_Required work:_ From the data below, repeat exactly the lines from the line with "t.169, sa.1, ss.67-71, 2005" to the line with "ultimate mountain wedding venue for your", both included.

_Supplied entries:_

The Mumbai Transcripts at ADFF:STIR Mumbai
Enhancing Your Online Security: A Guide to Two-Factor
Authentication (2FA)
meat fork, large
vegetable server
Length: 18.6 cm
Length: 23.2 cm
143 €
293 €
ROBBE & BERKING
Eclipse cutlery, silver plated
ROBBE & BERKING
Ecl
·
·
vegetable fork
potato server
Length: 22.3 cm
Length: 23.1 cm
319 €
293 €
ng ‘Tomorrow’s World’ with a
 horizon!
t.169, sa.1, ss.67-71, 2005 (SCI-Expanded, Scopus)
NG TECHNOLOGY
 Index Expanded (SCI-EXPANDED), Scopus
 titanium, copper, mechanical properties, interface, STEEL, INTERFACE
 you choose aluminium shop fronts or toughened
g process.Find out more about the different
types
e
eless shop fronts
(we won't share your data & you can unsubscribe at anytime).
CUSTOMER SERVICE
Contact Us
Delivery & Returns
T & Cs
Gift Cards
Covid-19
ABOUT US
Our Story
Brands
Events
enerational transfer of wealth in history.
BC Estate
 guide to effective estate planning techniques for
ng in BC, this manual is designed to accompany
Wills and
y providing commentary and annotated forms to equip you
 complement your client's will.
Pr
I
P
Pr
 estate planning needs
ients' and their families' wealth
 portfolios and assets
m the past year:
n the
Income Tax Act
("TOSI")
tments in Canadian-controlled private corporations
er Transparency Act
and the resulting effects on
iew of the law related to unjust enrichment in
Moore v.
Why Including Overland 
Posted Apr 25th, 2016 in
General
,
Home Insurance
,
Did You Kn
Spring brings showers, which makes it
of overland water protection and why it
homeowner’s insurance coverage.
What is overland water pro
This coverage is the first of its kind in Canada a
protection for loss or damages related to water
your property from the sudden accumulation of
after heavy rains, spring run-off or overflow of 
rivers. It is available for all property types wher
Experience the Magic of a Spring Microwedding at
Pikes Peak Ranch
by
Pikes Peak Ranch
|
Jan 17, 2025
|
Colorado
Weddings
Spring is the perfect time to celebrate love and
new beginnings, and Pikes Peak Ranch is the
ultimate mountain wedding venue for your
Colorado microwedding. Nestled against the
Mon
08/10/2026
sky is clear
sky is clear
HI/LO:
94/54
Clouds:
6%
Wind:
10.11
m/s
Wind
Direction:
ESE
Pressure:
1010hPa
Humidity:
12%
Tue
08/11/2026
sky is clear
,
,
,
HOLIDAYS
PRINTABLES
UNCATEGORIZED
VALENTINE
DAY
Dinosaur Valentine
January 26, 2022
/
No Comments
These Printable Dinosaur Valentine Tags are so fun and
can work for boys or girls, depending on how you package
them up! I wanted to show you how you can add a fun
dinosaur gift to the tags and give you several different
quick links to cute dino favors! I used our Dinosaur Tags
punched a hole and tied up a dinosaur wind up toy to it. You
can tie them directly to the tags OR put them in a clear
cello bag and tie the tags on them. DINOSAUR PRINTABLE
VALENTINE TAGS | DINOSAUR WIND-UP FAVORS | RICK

_Response below:_
t.169, sa.1, ss.67-71, 2005 (SCI-Expanded, Scopus)
NG TECHNOLOGY
 Index Expanded (SCI-EXPANDED), Scopus
 titanium, copper, mechanical properties, interface, STEEL, INTERFACE
 you choose aluminium shop fronts or toughened
g process.Find out more about the different
types
e
eless shop fronts
(we won't share your data & you can unsubscribe at anytime).
CUSTOMER SERVICE
Contact Us
Delivery & Returns
T & Cs
Gift Cards
Covid-19
ABOUT US
Our Story
Brands
Events
enerational transfer of wealth in history.
BC Estate
 guide to effective estate planning techniques for
ng in BC, this manual is designed to accompany
Wills and
y providing commentary and annotated forms to equip you
 complement your client's will.
Pr
I
P
Pr
 estate planning needs
ients' and their families' wealth
 portfolios and assets
m the past year:
n the
Income Tax Act
("TOSI")
tments in Canadian-controlled private corporations
er Transparency Act
and the resulting effects on
iew of the law related to unjust enrichment in
Moore v.
Why Including Overland 
Posted Apr 25th, 2016 in
General
,
Home Insurance
,
Did You Kn
Spring brings showers, which makes it
of overland water protection and why it
homeowner’s insurance coverage.
What is overland water pro
This coverage is the first of its kind in Canada a
protection for loss or damages related to water
your property from the sudden accumulation of
after heavy rains, spring run-off or overflow of 
rivers. It is available for all property types wher
Experience the Magic of a Spring Microwedding at
Pikes Peak Ranch
by
Pikes Peak Ranch
|
Jan 17, 2025
|
Colorado
Weddings
Spring is the perfect time to celebrate love and
new beginnings, and Pikes Peak Ranch is the
ultimate mountain wedding venue for your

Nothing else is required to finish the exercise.